- _Excerto do documento_

★ ★ ★ ★

Com eles a autora intenta um retrato dos pecados que estavam escondidos debaixo do puritanismo da Austrália rural dos anos 1950.
Para tal bastava ter menos de uma mão cheia de personagens bem definidas e melhor exploradas.
Como a autora quer reforçar o direito da protagonista à sua vingança, ela prefere acrescentar personagens com uma regularidade obsessiva e pouco ajuízada.
Personagens que têm uma presença de pouca duração e que se tornam todas demasiado parecidas visto que não ganham identidade.
A já referida tepidez da escrita reforça esse sentimento como também o faz a falta de imaginação da autora que distribui os mesmos (ou o mesmo tipo) de pecados - sexuais - pelos personagens.
São falhas em demasia no que é, evidentemente, um primeiro livro. O que significa que é mais uma intenção do que uma obra devidamente acabada.
Só a sua adaptação ao cinema justifica que recaia a atenção sobre o livro nos antípodas do seu país de origem, ainda que seja tratado - de forma injustificada - como uma espécie de clássico moderno Australiano.


A Modista (Rosalie Ham)
Editorial Presença
1ª edição - Novembro de 2015
272 páginas

sábado, 11 de junho de 2016

Resultado semelhante

Uma segunda ronda com Rosamundo Lupton depois da desistência perante o Irmã que continua a ser explorado na capa deste seu mais recente livro, não só sendo citado, também levando a um design quase idêntico.
Nenhum problema de consciência perante a decisão de então, apenas uma interrogação sobre a possibilidade de evolução.
Desta vez foi possível passar para lá de umas poucas páginas pois apesar da escrita não ter elementos que mereçam elogios, pelo menos já não depende das marcas para ter tentar ter personalidade.
Pelo contrário, até é através da reprodução de uma conta de Twitter que a autora consegue os (breves) momentos entusiasmantes pela exploração de como as palavras são entendidas pelos sentidos.
Essa é a conta de Twitter de uma menina surda que acompanha a sua mãe ao longo da trama e que é a muleta do livro.
Pertence-lhe a ela o ponto de vista na primeira pessoa - e, portanto, a única voz distinta - que interrompe a omnisciência do narrador.
Ainda assim uma voz pouco coerente, ao serviço das necessidades da escritora e não do próprio personagem.

★ ★ ★ ★

- _Dados fornecidos_
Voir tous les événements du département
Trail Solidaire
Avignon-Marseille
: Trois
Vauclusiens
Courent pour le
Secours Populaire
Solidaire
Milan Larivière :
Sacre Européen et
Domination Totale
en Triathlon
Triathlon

★ ★ ★ ★

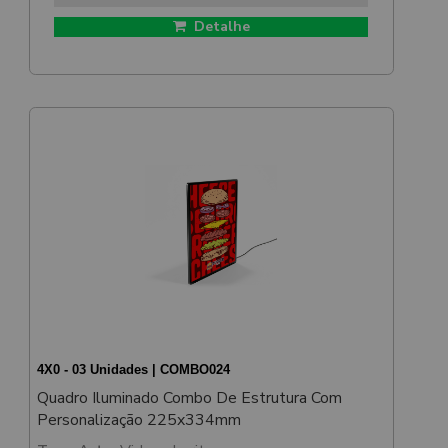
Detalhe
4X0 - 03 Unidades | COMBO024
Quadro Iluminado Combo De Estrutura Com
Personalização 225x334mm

★ ★ ★ ★

De acordo com o excerto, em que mês e ano saiu a 1ª edição de A Modista pela Editorial Presença? O material não é necessário para resolver o que se pede.

- _Resposta ao exercício_
Novembro de 2015.